Le chantage à l’emploi, accélérateur des attaques
Aux Etats-Unis, après une forte saignée en 2008 et le choc brutal dans le secteur clé de l’automobile, “les annonces de suppressions de postes augmentent de 31 % (…) Les chiffres de juillet portent à 994 048 le nombre de postes dont la suppression a été annoncée depuis le début de l’année, ce qui correspond à un bond de 72 % sur un an” (2). La population active diminue, et rien que pour le mois de juillet, on compte 422 000 actifs de moins aux Etats-Unis, un rythme bien plus rapide qu’en juin (155 000) (3). Dans ces conditions, il devient quasiment impossible de retrouver du travail. C’est pour cela que les chômeurs de longue durée, dont le nombre ne cesse de croître de façon vertigineuse, mais aussi maintenant les travailleurs fraîchement licenciés, renoncent à rechercher un emploi. Par ailleurs, la campagne présidentielle du médiatique Obama annonçait qu’une des priorités de sa réforme était de garantir une couverture sociale digne de ce nom, une réelle protection de la santé. Ce à quoi on assiste, comme partout, c’est au contraire à une dégradation très forte puisque les salariés jetés à la rue ne peuvent tout simplement plus se soigner. En effet, selon l’institut Gallup, plus de cinq millions de personnes ont perdu leur contrat d’assurance faute d’argent. Et d’ici la fin de l’année, on pourrait compter 50 millions d’exclus ! (4)

(Données enregistrées)
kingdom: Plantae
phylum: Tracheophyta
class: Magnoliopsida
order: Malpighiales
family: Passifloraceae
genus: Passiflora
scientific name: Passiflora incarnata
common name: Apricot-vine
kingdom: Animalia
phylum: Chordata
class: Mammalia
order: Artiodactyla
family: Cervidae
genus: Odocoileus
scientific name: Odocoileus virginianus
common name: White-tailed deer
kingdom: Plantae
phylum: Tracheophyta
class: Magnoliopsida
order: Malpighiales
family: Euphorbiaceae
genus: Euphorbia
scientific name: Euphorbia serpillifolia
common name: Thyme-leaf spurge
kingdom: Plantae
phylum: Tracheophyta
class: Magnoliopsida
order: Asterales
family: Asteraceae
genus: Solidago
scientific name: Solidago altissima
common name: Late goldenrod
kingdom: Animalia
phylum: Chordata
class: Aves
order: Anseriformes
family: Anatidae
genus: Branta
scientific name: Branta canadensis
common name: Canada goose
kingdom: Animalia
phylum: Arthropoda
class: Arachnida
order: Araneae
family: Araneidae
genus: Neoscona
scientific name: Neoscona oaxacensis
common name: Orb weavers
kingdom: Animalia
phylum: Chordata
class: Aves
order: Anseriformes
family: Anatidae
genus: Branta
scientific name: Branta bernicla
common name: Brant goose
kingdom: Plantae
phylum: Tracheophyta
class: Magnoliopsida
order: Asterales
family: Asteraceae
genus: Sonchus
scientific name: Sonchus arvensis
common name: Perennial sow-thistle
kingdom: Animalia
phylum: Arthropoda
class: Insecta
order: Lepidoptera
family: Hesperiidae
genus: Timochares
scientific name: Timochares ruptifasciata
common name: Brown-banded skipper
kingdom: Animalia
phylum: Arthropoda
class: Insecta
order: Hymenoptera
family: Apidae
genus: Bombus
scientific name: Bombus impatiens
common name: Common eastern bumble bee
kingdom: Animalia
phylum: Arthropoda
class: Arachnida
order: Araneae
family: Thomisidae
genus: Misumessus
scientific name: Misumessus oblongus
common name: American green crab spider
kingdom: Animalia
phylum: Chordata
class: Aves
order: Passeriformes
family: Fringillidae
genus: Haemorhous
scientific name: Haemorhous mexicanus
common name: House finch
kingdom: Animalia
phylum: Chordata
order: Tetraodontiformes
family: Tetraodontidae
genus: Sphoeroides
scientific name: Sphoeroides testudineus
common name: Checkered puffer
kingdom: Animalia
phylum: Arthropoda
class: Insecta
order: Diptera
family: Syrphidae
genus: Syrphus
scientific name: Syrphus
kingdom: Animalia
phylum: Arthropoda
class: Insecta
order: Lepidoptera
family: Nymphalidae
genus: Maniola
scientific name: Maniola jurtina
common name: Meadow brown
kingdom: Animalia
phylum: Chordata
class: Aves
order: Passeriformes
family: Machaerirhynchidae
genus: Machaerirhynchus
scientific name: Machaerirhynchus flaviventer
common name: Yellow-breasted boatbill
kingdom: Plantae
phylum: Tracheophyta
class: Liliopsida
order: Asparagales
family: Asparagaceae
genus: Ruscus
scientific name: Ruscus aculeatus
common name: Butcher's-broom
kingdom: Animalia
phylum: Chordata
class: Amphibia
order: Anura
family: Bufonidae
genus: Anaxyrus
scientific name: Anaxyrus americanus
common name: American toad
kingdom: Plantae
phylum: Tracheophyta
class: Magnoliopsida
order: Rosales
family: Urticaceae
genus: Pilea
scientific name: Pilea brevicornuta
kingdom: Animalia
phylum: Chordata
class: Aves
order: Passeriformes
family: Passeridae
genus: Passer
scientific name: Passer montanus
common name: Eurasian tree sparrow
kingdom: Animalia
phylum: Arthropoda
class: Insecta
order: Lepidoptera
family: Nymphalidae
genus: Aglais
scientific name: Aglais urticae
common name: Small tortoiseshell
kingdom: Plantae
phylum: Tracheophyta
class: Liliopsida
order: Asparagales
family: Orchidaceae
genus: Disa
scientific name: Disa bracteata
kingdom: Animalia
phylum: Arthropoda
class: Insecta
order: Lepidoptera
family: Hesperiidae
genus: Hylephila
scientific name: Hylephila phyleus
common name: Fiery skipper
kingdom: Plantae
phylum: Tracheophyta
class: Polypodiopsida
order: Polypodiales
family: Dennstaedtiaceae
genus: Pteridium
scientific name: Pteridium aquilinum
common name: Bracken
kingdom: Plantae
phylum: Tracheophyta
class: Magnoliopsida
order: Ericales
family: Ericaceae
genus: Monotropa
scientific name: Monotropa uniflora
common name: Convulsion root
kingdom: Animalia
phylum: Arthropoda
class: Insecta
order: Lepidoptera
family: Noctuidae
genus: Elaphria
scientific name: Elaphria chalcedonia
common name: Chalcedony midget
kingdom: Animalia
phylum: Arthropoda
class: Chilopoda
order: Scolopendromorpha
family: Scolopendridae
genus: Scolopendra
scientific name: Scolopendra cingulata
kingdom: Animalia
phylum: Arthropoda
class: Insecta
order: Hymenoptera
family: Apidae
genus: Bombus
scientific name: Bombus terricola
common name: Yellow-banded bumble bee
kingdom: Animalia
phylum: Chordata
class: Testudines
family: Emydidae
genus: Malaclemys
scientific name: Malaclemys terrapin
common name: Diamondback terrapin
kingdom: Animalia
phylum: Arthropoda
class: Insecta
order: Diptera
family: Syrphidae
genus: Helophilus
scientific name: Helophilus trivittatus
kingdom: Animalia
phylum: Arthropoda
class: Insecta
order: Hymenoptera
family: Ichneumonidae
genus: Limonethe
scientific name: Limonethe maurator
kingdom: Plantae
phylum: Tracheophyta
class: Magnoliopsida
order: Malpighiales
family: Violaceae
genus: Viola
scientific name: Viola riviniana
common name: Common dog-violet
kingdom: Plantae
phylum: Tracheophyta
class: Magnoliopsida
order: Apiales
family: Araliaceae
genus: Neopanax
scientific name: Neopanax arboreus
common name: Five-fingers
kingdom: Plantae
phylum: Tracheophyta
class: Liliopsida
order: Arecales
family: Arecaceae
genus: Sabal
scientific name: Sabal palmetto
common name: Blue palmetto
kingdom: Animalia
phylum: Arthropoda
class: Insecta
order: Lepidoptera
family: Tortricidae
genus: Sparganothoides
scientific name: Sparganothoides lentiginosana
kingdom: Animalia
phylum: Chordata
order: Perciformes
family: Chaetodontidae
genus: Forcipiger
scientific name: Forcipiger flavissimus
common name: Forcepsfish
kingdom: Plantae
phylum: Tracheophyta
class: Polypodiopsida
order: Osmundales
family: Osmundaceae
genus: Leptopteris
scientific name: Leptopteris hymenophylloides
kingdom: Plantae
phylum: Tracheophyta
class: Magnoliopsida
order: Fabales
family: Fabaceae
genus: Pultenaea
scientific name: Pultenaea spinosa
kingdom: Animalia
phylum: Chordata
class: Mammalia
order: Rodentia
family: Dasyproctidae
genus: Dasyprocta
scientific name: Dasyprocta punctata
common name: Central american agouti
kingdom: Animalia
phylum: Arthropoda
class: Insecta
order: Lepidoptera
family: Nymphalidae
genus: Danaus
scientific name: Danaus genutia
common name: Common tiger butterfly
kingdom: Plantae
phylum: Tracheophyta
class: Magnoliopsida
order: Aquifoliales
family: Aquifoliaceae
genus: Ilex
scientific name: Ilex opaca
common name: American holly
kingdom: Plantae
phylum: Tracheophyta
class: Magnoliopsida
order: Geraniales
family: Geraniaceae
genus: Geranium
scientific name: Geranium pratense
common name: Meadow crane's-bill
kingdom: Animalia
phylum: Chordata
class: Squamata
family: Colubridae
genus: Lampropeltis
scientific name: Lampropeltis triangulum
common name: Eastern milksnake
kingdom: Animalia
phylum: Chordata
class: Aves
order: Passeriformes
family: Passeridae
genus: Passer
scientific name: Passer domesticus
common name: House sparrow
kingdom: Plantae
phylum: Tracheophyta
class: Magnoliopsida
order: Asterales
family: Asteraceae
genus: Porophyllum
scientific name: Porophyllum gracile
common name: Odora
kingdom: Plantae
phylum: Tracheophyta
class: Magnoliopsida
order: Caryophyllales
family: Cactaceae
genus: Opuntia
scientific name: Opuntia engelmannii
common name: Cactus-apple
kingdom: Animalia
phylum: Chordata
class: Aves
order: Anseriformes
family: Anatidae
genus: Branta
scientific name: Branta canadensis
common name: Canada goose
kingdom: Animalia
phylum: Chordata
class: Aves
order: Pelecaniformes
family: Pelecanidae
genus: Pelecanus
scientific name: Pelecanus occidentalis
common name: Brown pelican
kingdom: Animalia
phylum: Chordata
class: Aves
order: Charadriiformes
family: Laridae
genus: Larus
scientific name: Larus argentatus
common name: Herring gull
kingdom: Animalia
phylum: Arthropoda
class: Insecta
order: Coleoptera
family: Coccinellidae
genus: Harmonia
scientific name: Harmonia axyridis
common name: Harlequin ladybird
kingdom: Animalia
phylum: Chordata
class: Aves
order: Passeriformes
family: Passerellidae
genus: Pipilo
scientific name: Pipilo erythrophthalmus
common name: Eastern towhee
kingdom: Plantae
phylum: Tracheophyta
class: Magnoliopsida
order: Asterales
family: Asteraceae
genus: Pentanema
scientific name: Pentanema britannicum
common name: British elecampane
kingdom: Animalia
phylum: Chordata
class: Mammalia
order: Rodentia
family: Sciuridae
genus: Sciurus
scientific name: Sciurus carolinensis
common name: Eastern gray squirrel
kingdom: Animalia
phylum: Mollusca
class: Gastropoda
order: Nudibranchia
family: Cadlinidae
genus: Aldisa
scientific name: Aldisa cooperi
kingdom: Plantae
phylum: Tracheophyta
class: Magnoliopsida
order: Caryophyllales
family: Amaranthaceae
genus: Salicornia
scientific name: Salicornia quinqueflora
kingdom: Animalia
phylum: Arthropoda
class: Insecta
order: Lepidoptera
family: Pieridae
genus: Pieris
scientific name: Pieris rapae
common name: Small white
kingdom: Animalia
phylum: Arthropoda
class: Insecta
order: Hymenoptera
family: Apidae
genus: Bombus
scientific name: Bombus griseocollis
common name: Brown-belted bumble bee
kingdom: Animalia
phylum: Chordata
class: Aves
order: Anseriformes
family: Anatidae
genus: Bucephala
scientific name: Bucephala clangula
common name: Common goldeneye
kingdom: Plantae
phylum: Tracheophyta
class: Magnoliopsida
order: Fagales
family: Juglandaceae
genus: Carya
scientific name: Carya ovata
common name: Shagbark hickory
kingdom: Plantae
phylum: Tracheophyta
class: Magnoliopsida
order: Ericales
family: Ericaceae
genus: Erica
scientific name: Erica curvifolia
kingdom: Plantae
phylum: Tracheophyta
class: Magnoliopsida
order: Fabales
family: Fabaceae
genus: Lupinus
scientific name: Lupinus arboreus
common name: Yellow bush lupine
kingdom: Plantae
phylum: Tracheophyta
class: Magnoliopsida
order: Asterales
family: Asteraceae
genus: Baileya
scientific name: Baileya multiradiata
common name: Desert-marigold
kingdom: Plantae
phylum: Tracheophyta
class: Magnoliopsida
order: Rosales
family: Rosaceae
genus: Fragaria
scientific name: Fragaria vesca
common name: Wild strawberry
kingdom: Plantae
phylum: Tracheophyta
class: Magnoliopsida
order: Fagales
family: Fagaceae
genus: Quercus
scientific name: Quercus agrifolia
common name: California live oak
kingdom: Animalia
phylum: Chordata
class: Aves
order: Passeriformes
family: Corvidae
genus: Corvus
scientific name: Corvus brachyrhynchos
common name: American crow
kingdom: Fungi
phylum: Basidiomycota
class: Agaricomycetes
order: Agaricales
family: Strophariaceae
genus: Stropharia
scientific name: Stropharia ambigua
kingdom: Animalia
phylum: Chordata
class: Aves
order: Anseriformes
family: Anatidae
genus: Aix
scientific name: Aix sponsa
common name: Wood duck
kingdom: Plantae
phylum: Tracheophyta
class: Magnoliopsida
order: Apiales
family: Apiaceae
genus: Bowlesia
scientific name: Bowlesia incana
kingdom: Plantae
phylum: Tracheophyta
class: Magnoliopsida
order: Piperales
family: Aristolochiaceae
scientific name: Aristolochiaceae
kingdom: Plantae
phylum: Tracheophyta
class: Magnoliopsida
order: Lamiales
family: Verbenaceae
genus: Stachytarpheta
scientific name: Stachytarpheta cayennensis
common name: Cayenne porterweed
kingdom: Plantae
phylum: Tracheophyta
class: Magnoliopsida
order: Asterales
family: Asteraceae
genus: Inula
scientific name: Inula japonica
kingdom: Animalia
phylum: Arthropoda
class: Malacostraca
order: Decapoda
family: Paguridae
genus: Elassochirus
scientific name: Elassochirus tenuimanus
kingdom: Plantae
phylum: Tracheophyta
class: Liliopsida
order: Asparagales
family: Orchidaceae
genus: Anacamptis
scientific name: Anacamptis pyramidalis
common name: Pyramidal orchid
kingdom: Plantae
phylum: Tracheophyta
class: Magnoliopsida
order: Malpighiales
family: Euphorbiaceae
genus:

▶ **ÉNONCÉ 1**
Répondez à ces questions d'après le texte sur l'emploi aux États-Unis.
(a) Selon les chiffres de juillet, combien de postes ont vu leur suppression annoncée depuis le début de l'année ?
(b) De combien d'actifs la population active américaine a-t-elle diminué rien que pour le mois de juillet ?
(c) D'après l'institut Gallup, combien de personnes ont perdu leur contrat d'assurance faute d'argent ?
▶ **ÉNONCÉ 2**
Réécrivez les lignes des données enregistrées, du début jusqu'à la ligne contenant « common name: White-tailed deer » incluse, en y remplaçant « scientific name » par « nom scientifique ». Tout le reste demeure inchangé.

▶ **SOLUTION COMPLÈTE 1**
(a) 994 048 postes.
(b) 422 000 actifs de moins.
(c) Plus de cinq millions de personnes.

▶ **SOLUTION COMPLÈTE 2**
kingdom: Plantae
phylum: Tracheophyta
class: Magnoliopsida
order: Malpighiales
family: Passifloraceae
genus: Passiflora
nom scientifique: Passiflora incarnata
common name: Apricot-vine
kingdom: Animalia
phylum: Chordata
class: Mammalia
order: Artiodactyla
family: Cervidae
genus: Odocoileus
nom scientifique: Odocoileus virginianus
common name: White-tailed deer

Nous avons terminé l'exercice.